Cannabis stocks have been hurting this month, and Aurora Cannabis (NYSE:ACB) stock is no exception. Shares have been pounded since support gave way in July, leaving many investors wondering what to do with ACB stock. The cannabis space is tough, as volatility has elevated as the overall market falls under pressure.
The space is speculative, to be sure. And when market-wide volatility picks up, speculative names are in the crosshairs.
It’s not just ACB stock that’s struggling either. Cronos Group (NASDAQ:CRON), New Age Beverages (NASDAQ:NBEV) and Tilray (NASDAQ:TLRY) have all been besieged. Canopy Growth (NYSE:CGC), a name I and many others considered the “blue chip” in cannabis, has also floundered.
So, where does all of this seesawing action leave Aurora Cannabis stock?
Valuing Aurora Cannabis Stock
There are several attractive elements to the cannabis space. First, worldwide regulation has been easing toward marijuana use, both medically and recreationally. Whether that’s in Europe, Australia, Canada or the U.S., we’re seeing more open-mindedness to the benefits of cannabis.
As acceptance grows, so too does revenue. ACB, TLRY, CGC, CRON and others are experiencing explosive revenue growth. Seeing year-over-year sales double, triple and even quadruple in some cases surely is attractive to long-term investors.
Finally, there are mergers and acquisitions. Constellation Brands (NYSE:STZ), Altria (NYSE:MO) and others have plunked down billions of dollars in investments, with more companies on the sidelines waiting to make investments or collaborate. That’s surely a catalyst as well.
But it’s not as if these positive factors have gone unnoticed. It’s driven many of these equities to huge valuations relative to their fundamentals. In the case of ACB stock, Aurora Cannabis has a market cap of almost $6 billion.
That’s despite revenue of just 65.1 million CAD last quarter, a record result. While it’s good to see Aurora Cannabis moving in the right direction, it’s hard to deny that the valuation is quite high.
While we’ve seen an uptick in cash, we’ve also seen a steady increase in liabilities. Still though, with current assets and total assets both outweighing their liability counterparts, Aurora Cannabis has some staying power. However, even though a balance sheet may be okay in the present, the fundamentals need to improve it over time, not harm it.

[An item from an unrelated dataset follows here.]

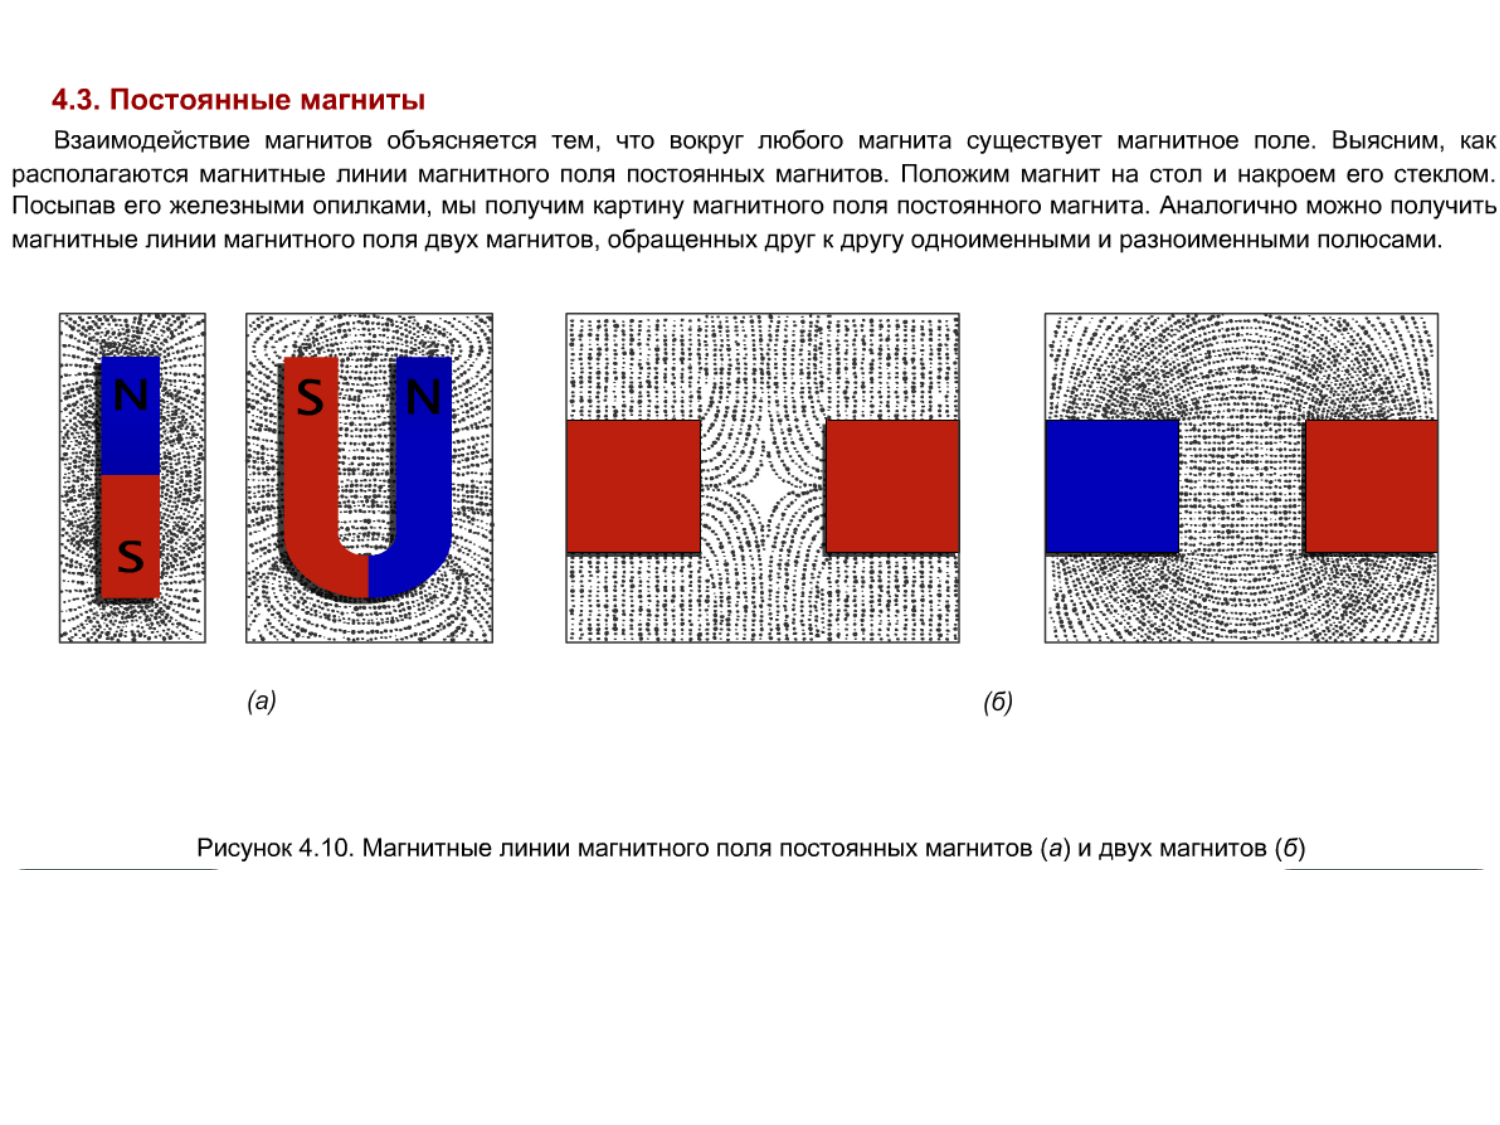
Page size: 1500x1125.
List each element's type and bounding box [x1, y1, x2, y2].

picture [0, 77, 1500, 870]
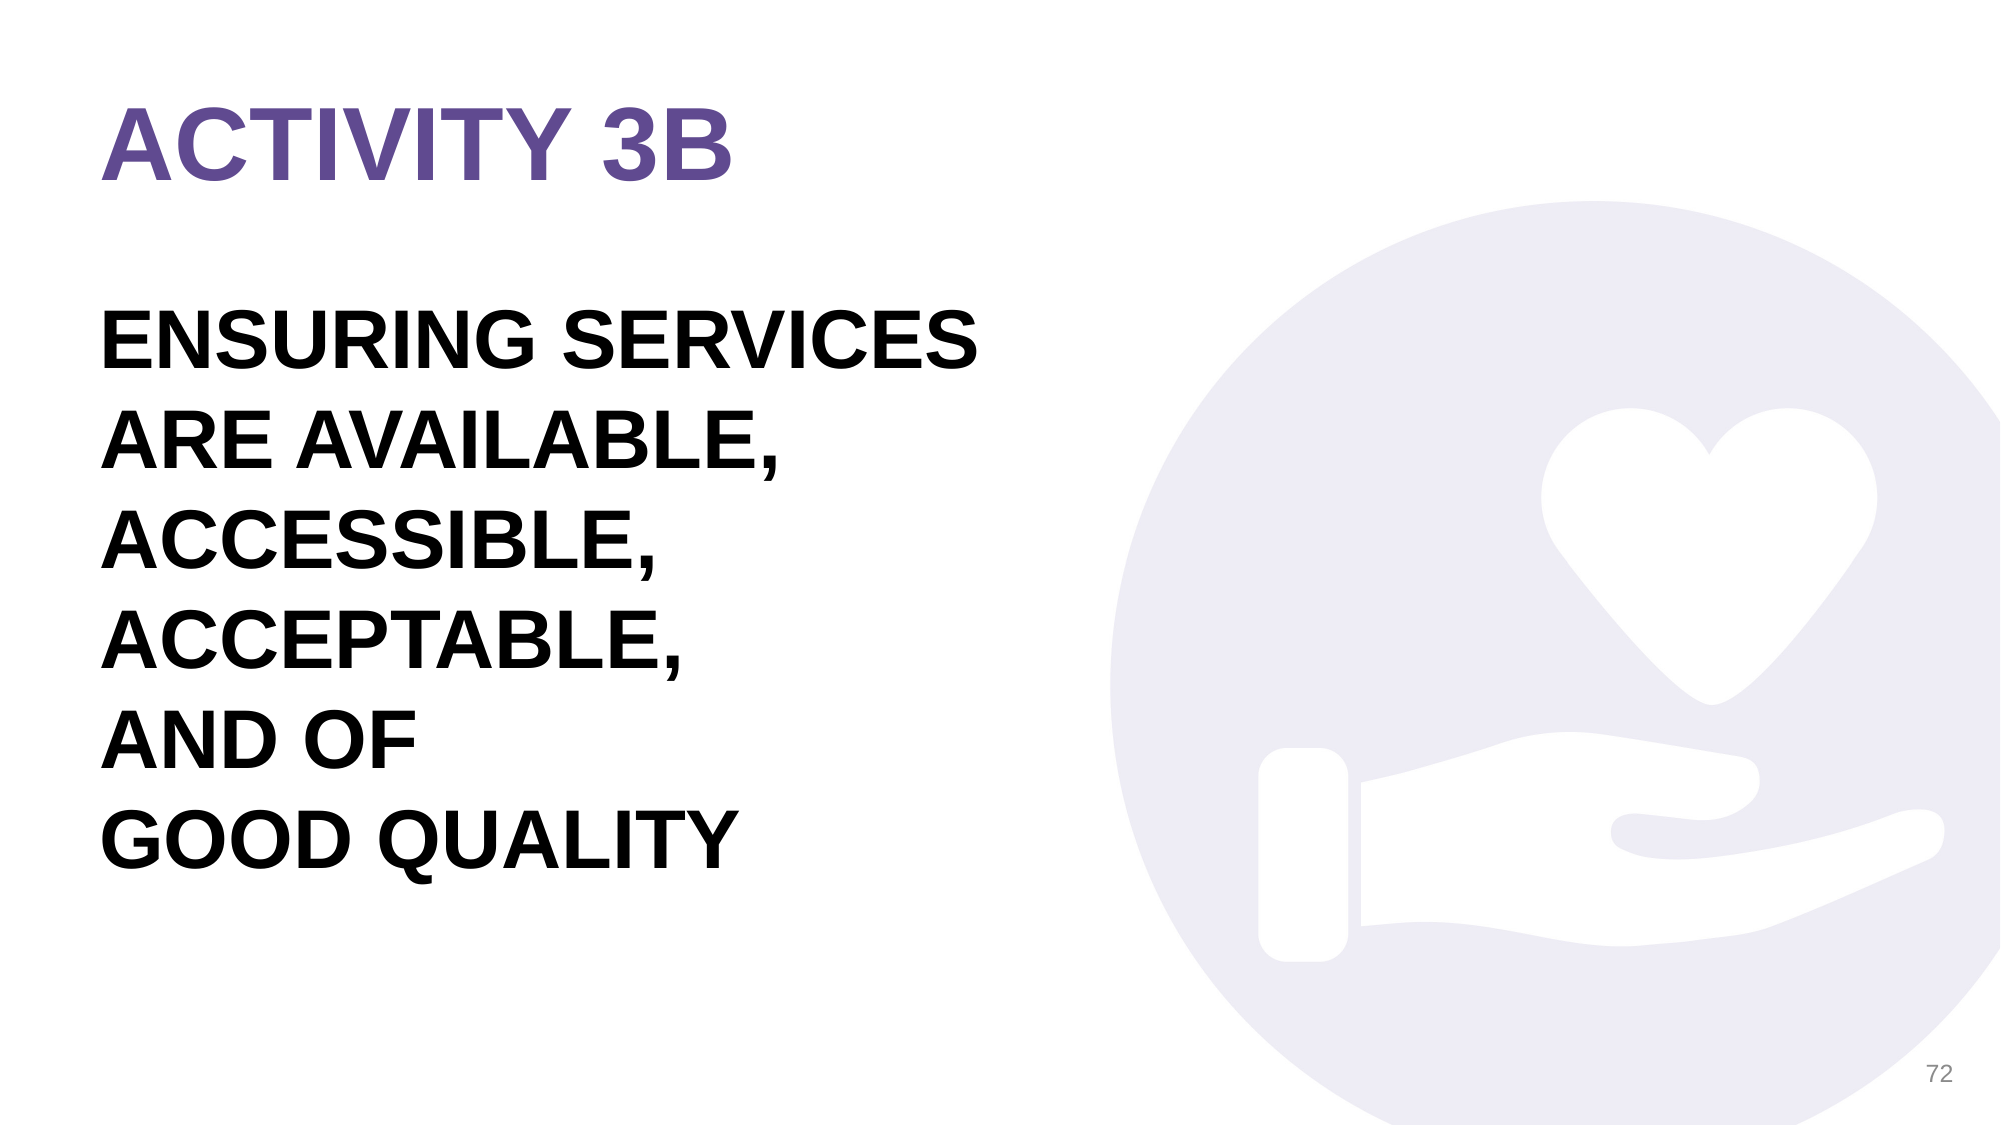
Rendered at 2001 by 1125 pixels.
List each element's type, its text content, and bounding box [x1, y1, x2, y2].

With negative operating income and free cash outflow, Aurora Cannabis will weaken over time unless it can plug some of those holes.
Trading ACB Stock
For now, Aurora Cannabis stock is trying to put in a bottom. Shares made new lows on Monday August 26, before reversing and closing higher on the day. That’s good price action for the bulls, but it’s only a short-term move.
More than a month ago, we said ACB stock was setting up for a midsummer plunge. That was near $7, when support gave way and the descending triangle formation was in full force. After hitting $5.53 this week, shares were off more than 20% from those support levels.
In short, the charts have not been doing well. Bulls need a few things to happen before Aurora Cannabis stock starts to look healthier.
First, shares need to get above and stay above the 20-day moving average. This metric was a notable support level during ACB’s ascent, and it’s been a potent sell signal during its fall. You can see where this moving average went from support to resistance, highlighted by the orange arrow on the chart.
Above the 20-day moving average brings up investors’ second task with ACB stock: clearing downtrend resistance (blue line). Over both these levels brings up the 50-day moving average and possibly prior support at $7.
If ACB stock can’t start making bullish strides, the bearish momentum is likely to continue. In short, rallies into resistance will likely draw in sellers until ACB can prove otherwise. If shares continue lower, look for channel support to continue buoying the name, and see if $5 brings any sort of reprieve.
Until the markets steady themselves, cannabis stocks may have trouble finding sustained rallies.